[URBANTH-L]re: Barry Wellman's "this is so unbalanced"

Lurie glurie at att.net
Wed Jan 7 17:00:11 EST 2009


Barry Wellman's note raises three points: that the various posts had been (1)"so unbalanced", that they are (2) "extraordinarily anti-Israel, and (3) that "the discussion is not being carried out in our area of expertise". It is unclear whether his call in the first instance is to advance a Rightist Israeli perspective - one which legitimates the current war and denigrates those calling for peace and rapprochement . But his perspective renders moot the various alternative voices of peace and reconciliation - both in Israel itself, and among Diasora Jewry - who speak out against this brutal war. Sadly, today's set of postings are, however, overtaken by current news in the UK's "telegraph.com"which reports that 70 corpses were found by a Palestinian paramedic  near a bombed-out house in Gaza. It is not "anti - Israel" not "unbalanced" to raise moral and ethical concerns with what is happening in Gaza, anymore than was the similar horror and revulsion displayed during the 1982 invasion of Lebanon  by 100,000 Israelis - many of whom were in the military and  who protested the war and Israel's complicity with the massacre in Beirut - was anti-Israeli or unbalanced. The acclaimed Israeli journalist Amira Hass - daughter of Holocaust survivors who knew what it meant to be confined behind barbed wire fences in a small area and to be deprived not only of food and medicine but even of water for five days, who understood well the plight and anguish of  those confined and pummeled in Gaza - writes in today's Ha'aretz how her parents were nauseated by the "language laundromat" that allows those like Tzipi Livni and Ehud Barak to contend that there is no humanitarian crisis in Gaza - who ask - no, demand - that we redefine reality and our moral compass. And they are not alone. In 2005 Prof Zeev Sternhell of the Hebrew University [ who luckily survived a bomb attack by Rightist Israelis only a month or so ago ] wrote in Ha'aretz - quoting Raymond Aron - "We must be true  in everything, even regarding our homeland. Every citizen must sacrifice his life for his country, but no one must lie for it."

=-=-=-=-=

■ TASK PROMPT
Pick up the mailing-list reply about the Gaza war debate where it leaves off and keep writing it.

■ AVAILABLE DATA
=-=-=-=-=

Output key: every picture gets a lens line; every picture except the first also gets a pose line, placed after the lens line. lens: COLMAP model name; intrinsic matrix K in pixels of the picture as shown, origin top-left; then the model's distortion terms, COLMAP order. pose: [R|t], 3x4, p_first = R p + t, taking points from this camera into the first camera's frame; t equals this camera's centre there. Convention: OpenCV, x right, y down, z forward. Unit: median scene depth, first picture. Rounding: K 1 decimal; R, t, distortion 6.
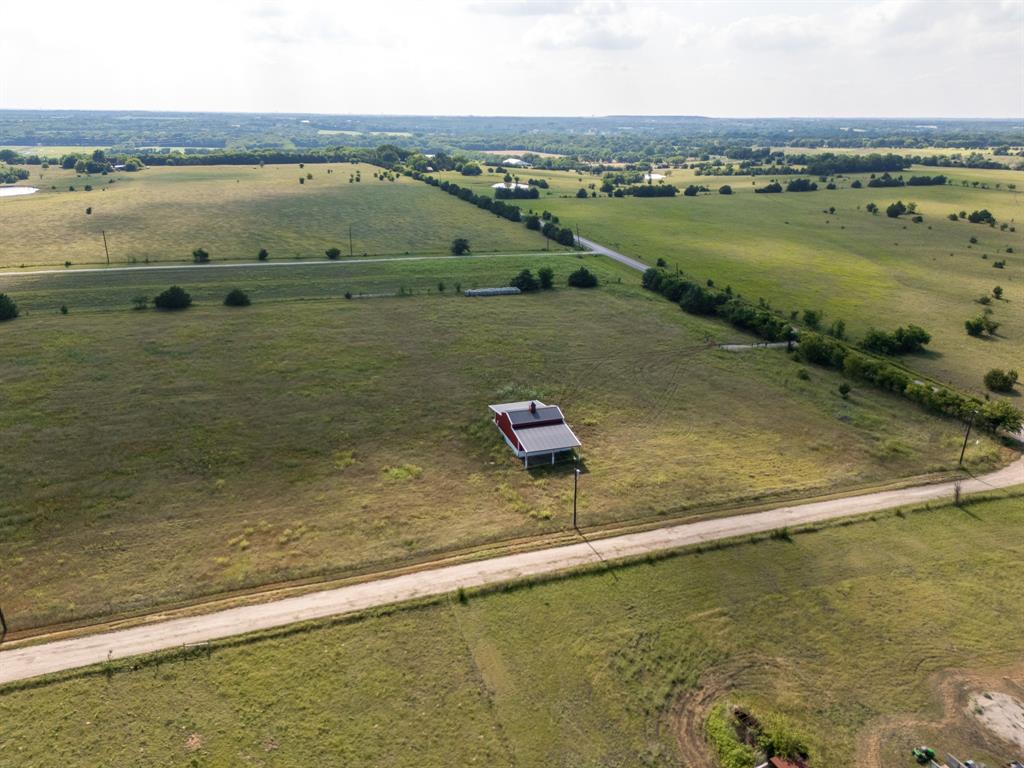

=-=-=-=-=

■ EXERCISE RESULT
To look away, to parse our analysis, to evoke urban anthropology or sociology as but an "abstract theory" or research program, devoid of ethical and moral moorings, is but a desiccated  evasion. Urban analysis is - and always has been - a martix of inherently political, ethical, and moral domains. It is the sets of diverse voices, networks, and perspectives - alive and in dialog  that collectively constitute the"the city". No one should understand this more that Wellman. As a researcher on the multiple personal/social networks which comprise the "network city, and as the original editor of Social Networks, and an advocate for structural analysis, he knows well the moral undercurrents which constitute the texture of network analysis - [see:Alexander Galloway and Eugene Thacker's "The Exploit: A Theory of Networks"]. More, he understands the dangers attendant on misusing network analysis for military goals. The last eight years under Bush/Cheney has taught us the danger to our civil liberties and the threat to our very health of securing "total information" via "data mining" - the gathering of multiple data bases and  social networks into a matrix to foster surveilance. Central to the so-called "war on terror" has been the mobilization of network models, analyses, and programs to track and anticipate any possible - or improbable - threats. This has been at the heart of the CIA, Homeland Security, and the RCMP in Canada. But conceptual analysis demands ethical constraints, as well. If it was so with the atomic bomb deriving from early nuclear physics research, it is so with the misuse of network analysis for war and terror on civilians.  Ultimately we must discern just what constitutes our "area of expertise". Ultimately we need to consider more fully the moral underpinnings of urban analysis.